**What you will do:**
Render the lines of the data below, from the line with "portraits into cinematic" up to and including the line with "HIT) Specialist […]", as a Markdown table with the columns Row and Line. Number each line in Row, and leave out any blank lines.

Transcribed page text
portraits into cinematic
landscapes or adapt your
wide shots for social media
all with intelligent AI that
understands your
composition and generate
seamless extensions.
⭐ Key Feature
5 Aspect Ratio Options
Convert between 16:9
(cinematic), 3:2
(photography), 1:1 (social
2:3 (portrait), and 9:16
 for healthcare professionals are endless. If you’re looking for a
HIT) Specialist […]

...

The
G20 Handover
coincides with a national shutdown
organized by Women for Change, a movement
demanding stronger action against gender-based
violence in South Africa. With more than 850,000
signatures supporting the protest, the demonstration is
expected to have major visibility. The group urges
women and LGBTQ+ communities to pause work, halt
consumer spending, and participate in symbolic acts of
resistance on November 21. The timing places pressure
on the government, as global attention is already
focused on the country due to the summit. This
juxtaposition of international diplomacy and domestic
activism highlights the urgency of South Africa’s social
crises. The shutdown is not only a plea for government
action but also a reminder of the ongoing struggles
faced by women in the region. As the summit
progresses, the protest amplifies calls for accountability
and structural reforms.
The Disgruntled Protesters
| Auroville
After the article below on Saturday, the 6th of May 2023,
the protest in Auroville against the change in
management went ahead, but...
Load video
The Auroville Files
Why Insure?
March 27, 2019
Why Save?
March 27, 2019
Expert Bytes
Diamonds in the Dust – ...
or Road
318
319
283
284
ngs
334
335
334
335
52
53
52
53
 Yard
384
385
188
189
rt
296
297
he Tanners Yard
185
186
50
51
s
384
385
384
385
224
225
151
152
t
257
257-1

==

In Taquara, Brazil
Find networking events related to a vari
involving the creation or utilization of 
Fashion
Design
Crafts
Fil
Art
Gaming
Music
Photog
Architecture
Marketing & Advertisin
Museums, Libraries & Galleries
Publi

**Answer to this task:**
| Row | Line |
|---|---|
| 1 | portraits into cinematic |
| 2 | landscapes or adapt your |
| 3 | wide shots for social media |
| 4 | all with intelligent AI that |
| 5 | understands your |
| 6 | composition and generate |
| 7 | seamless extensions. |
| 8 | ⭐ Key Feature |
| 9 | 5 Aspect Ratio Options |
| 10 | Convert between 16:9 |
| 11 | (cinematic), 3:2 |
| 12 | (photography), 1:1 (social |
| 13 | 2:3 (portrait), and 9:16 |
| 14 |  for healthcare professionals are endless. If you’re looking for a |
| 15 | HIT) Specialist […] |